Save the 2fa seed in a separate service, such as optic that is able to generate codes based on that seed and the current time upon request.
- If an attacker can access the npm publish token, they also would have access to the secret needed to call the code generating service securely. This would allow them to generate codes based on the seed and the current time, completely defeating the effectiveness of enabling 2fa.
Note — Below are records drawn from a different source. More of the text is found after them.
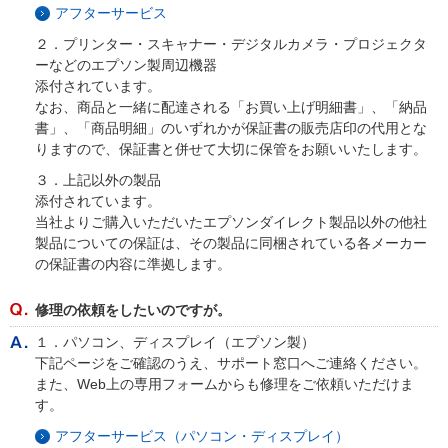
アフターサービス
２．プリンター・スキャナー・デジタルカメラ・プロジェクタ
ーなどのエプソン製周辺機器
添付されています。
なお、商品と一緒に配達される「お買い上げ明細書」、「納品
書」、「商品明細」のいずれかが保証書の販売店印の代用とな
りますので、保証書と併せて大切に保管をお願いいたします。
３．上記以外の製品
添付されています。
当社よりご購入いただいたエプソンダイレクト製品以外の他社
製品についての保証は、その製品に同梱されている各メーカー
の保証書の内容に準拠します。
修理の依頼をしたいのですが。
１．パソコン、ディスプレイ（エプソン製）
下記ページをご確認のうえ、サポート窓口へご連絡ください。
また、Web上の専用フォームからも修理をご依頼いただけま
す。
アフターサービス（パソコン・ディスプレイ）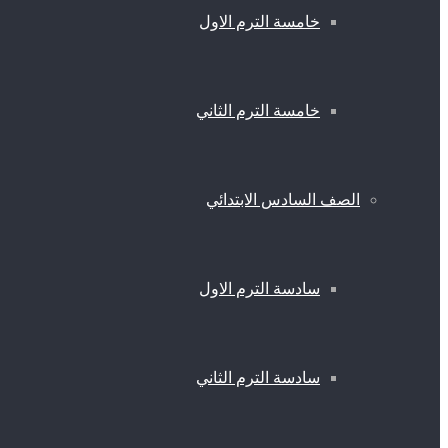
خامسة الترم الاول
خامسة الترم الثاني
الصف السادس الابتدائي
سادسة الترم الاول
سادسة الترم الثاني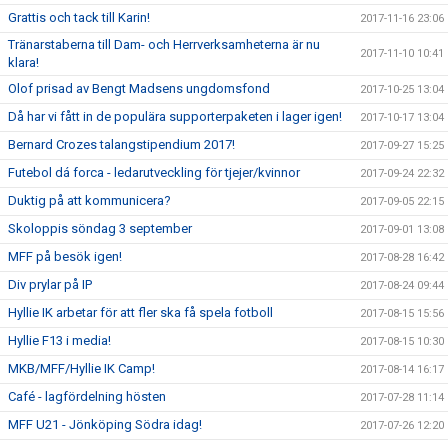
Grattis och tack till Karin!
2017-11-16 23:06
Tränarstaberna till Dam- och Herrverksamheterna är nu
2017-11-10 10:41
klara!
Olof prisad av Bengt Madsens ungdomsfond
2017-10-25 13:04
Då har vi fått in de populära supporterpaketen i lager igen!
2017-10-17 13:04
Bernard Crozes talangstipendium 2017!
2017-09-27 15:25
Futebol dá forca - ledarutveckling för tjejer/kvinnor
2017-09-24 22:32
Duktig på att kommunicera?
2017-09-05 22:15
Skoloppis söndag 3 september
2017-09-01 13:08
MFF på besök igen!
2017-08-28 16:42
Div prylar på IP
2017-08-24 09:44
Hyllie IK arbetar för att fler ska få spela fotboll
2017-08-15 15:56
Hyllie F13 i media!
2017-08-15 10:30
MKB/MFF/Hyllie IK Camp!
2017-08-14 16:17
Café - lagfördelning hösten
2017-07-28 11:14
MFF U21 - Jönköping Södra idag!
2017-07-26 12:20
Publishing to a proxy service, like wombat-dressing-room, enables encapsulation of 2fa code generation away from the initial publish trigger using the npm publish token. The code can generated and added to the command to publish to the real registry after the service performs additional checks, such as those available in wombat-dressing-room
- If an attacker can access the npm publish token, they also would have access to the secret needed to call the proxy service securely. This would enable them to perform the steps to satisfy the additional checks done by the service. This is somewhat less risky than being able to request a code and use it directly because knowledge of what the extra checks verify and the steps needed to satisfy those checks.
- The proxy service could become an additional attack surface for an attacker to compromise between the step of triggering a publish and the artifacts being added to the true registry.
Publishing to a staging service that requires human approval to make the new version available, such as the one proposed to be added to the npm registry, enables that human to enter a 2fa code at approval time.
- A human is required in order to approve release. This reintroduces the delay that some see as a problem solved by automated publishing.
- Race conditions of staging multiple versions before approval can complicate version number bumps and further modifications in the VCS that assume that the staged versions either have been published (but might not end up being published) or are not published (complicating a continuous-integration workflow that assumes that the mainline includes the latest published versions)
- CI verification would be performed before staging a version to be published, so assumptions around this could reduce caution if changes have occured between staging and version and it being published. Some changes would be visible enough to result in dropping the proposed version from staging and recreating with the other changes incorporated. Other changes might not be as visible, such as if an attacker is able to compromised the staging service.